Tab-related issues



Here’s a nice case:

>[TAB][TAB]x> x

Here is a summary of the different approaches different implementations take:

  1. Treat this exactly as if it’s expanded to spaces, that is, as equivalent to > + 7 spaces + x. In this case the first space is gobbled up as an optional space after >, the next 4 are treated as indentation for a code block, and we get a code block with two leading spaces.

  2. Treat this as if it’s expanded to spaces, but don’t treat the first space as an optional space after >. Then we get a code block with three leading spaces.

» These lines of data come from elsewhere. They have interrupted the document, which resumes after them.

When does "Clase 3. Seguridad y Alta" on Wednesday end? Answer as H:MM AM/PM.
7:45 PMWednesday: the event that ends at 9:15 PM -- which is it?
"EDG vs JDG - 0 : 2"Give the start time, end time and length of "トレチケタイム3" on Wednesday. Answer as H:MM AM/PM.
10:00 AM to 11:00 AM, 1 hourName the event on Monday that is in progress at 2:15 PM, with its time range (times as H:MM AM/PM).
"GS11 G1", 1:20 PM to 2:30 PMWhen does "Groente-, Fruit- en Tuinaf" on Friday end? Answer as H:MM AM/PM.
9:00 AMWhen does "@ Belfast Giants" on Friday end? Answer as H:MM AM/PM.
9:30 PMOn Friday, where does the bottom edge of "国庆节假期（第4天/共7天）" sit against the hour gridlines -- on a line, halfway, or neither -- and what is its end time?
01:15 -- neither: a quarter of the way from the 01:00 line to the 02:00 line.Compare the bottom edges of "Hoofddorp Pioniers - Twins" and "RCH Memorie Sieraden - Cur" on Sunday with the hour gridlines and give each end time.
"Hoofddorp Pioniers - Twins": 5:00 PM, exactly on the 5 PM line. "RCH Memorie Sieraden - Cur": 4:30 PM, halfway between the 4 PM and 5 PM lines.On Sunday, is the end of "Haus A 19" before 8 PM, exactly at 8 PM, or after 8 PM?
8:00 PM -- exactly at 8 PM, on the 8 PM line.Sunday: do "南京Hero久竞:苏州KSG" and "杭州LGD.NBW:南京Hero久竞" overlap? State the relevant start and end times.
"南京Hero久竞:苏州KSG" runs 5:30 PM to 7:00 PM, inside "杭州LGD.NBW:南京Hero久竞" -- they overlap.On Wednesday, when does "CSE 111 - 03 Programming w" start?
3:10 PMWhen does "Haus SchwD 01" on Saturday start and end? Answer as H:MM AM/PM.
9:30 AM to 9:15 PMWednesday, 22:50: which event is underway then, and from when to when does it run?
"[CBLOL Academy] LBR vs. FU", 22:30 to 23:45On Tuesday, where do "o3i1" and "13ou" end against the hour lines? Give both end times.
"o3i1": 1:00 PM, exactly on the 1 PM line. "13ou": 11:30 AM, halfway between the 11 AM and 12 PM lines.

  3. Treat the first tab as an optional space character after >, and the second tab as the indentation of a code block. Then we get a code block with just x, with no leading spaces.

  4. Don’t treat the first tab as an optional space character. Treat it as code block indentation, leaving the second tab as part of the code block contents. Then we get a code block with a leading tab.

Now that we’re allowing tabs in code blocks, I find the first two approaches strange. After all, there are no spaces in the Markdown source – only tabs – so why should the code block contain spaces, which aren’t there? (This made more sense when we converted all tabs to spaces before parsing.)

I’m somewhat inclined to favor the 4th approach, but I fear that it might break some existing documents, making regular block quotes into quoted code blocks. So maybe the 3rd approach is best overall.

There is a related issue about lists. How, exactly, do we calculate padding when the list marker is followed by a tab? If we pretend we’re converted tabs to spaces here, we’ll again get code blocks that have spaces when there’s none in the text.

1.[TAB][TAB]hi hi

Note that this looks like a bug; this should contain a code block of some kind. But I need to get clearer on the spec before this can be fixed.

Comments welcome.

Issues we MUST resolve before 1.0 release [8 remaining]
Issues we MUST resolve before 1.0 release [8 remaining]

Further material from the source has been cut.